◆ **Exercise**
Every line of the data below should be repeated exactly, and no picture should be copied.
┌─ Records supplied
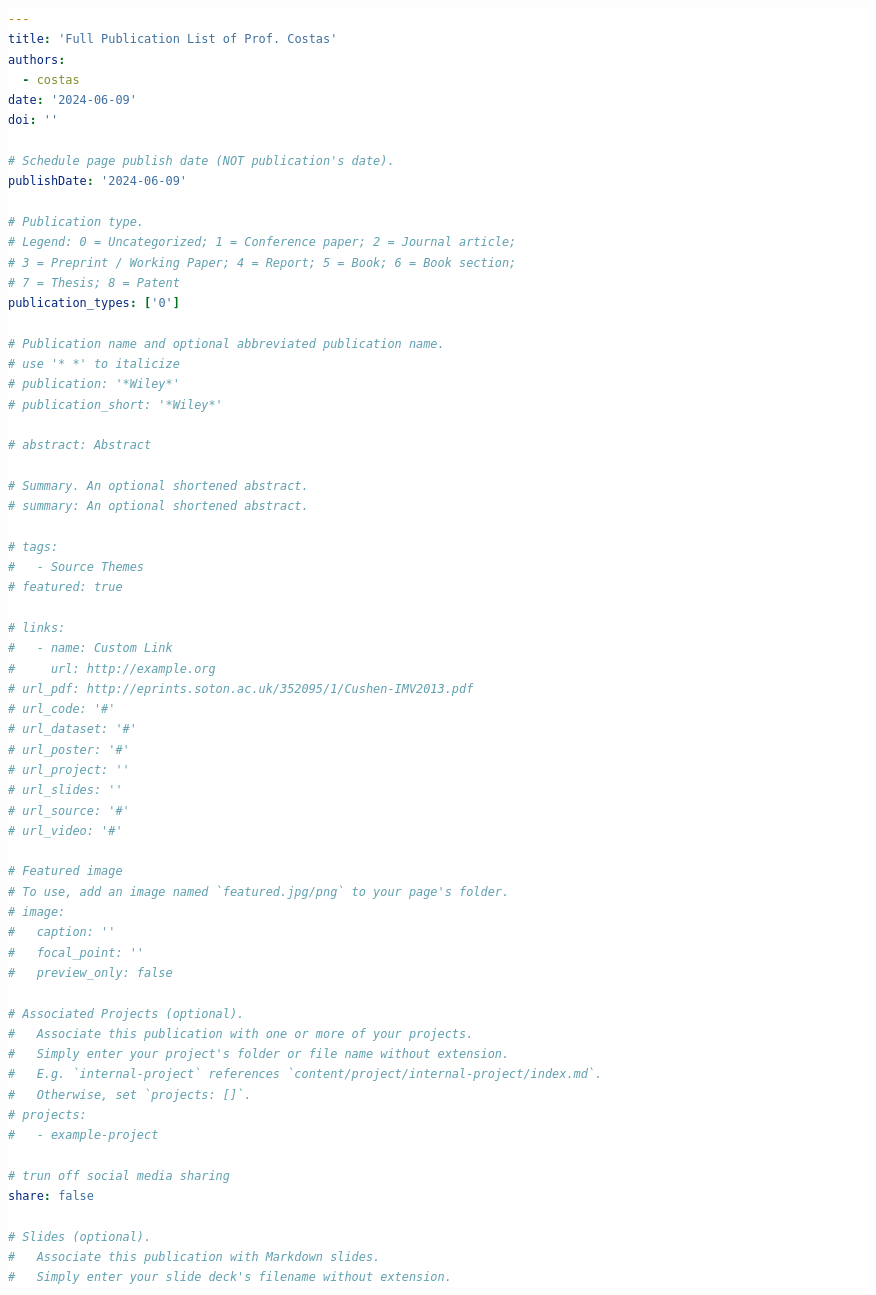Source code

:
 ```yaml
---
title: 'Full Publication List of Prof. Costas'
authors:
  - costas
date: '2024-06-09'
doi: ''

# Schedule page publish date (NOT publication's date).
publishDate: '2024-06-09'

# Publication type.
# Legend: 0 = Uncategorized; 1 = Conference paper; 2 = Journal article;
# 3 = Preprint / Working Paper; 4 = Report; 5 = Book; 6 = Book section;
# 7 = Thesis; 8 = Patent
publication_types: ['0']

# Publication name and optional abbreviated publication name.
# use '* *' to italicize 
# publication: '*Wiley*'
# publication_short: '*Wiley*'

# abstract: Abstract

# Summary. An optional shortened abstract.
# summary: An optional shortened abstract.

# tags:
#   - Source Themes
# featured: true

# links:
#   - name: Custom Link
#     url: http://example.org
# url_pdf: http://eprints.soton.ac.uk/352095/1/Cushen-IMV2013.pdf
# url_code: '#'
# url_dataset: '#'
# url_poster: '#'
# url_project: ''
# url_slides: ''
# url_source: '#'
# url_video: '#'

# Featured image
# To use, add an image named `featured.jpg/png` to your page's folder.
# image:
#   caption: ''
#   focal_point: ''
#   preview_only: false

# Associated Projects (optional).
#   Associate this publication with one or more of your projects.
#   Simply enter your project's folder or file name without extension.
#   E.g. `internal-project` references `content/project/internal-project/index.md`.
#   Otherwise, set `projects: []`.
# projects:
#   - example-project

# trun off social media sharing
share: false

# Slides (optional).
#   Associate this publication with Markdown slides.
#   Simply enter your slide deck's filename without extension.
```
└─
◆ **Answer space**
Source code

:
 ```yaml
---
title: 'Full Publication List of Prof. Costas'
authors:
  - costas
date: '2024-06-09'
doi: ''

# Schedule page publish date (NOT publication's date).
publishDate: '2024-06-09'

# Publication type.
# Legend: 0 = Uncategorized; 1 = Conference paper; 2 = Journal article;
# 3 = Preprint / Working Paper; 4 = Report; 5 = Book; 6 = Book section;
# 7 = Thesis; 8 = Patent
publication_types: ['0']

# Publication name and optional abbreviated publication name.
# use '* *' to italicize 
# publication: '*Wiley*'
# publication_short: '*Wiley*'

# abstract: Abstract

# Summary. An optional shortened abstract.
# summary: An optional shortened abstract.

# tags:
#   - Source Themes
# featured: true

# links:
#   - name: Custom Link
#     url: http://example.org
# url_pdf: http://eprints.soton.ac.uk/352095/1/Cushen-IMV2013.pdf
# url_code: '#'
# url_dataset: '#'
# url_poster: '#'
# url_project: ''
# url_slides: ''
# url_source: '#'
# url_video: '#'

# Featured image
# To use, add an image named `featured.jpg/png` to your page's folder.
# image:
#   caption: ''
#   focal_point: ''
#   preview_only: false

# Associated Projects (optional).
#   Associate this publication with one or more of your projects.
#   Simply enter your project's folder or file name without extension.
#   E.g. `internal-project` references `content/project/internal-project/index.md`.
#   Otherwise, set `projects: []`.
# projects:
#   - example-project

# trun off social media sharing
share: false

# Slides (optional).
#   Associate this publication with Markdown slides.
#   Simply enter your slide deck's filename without extension.
```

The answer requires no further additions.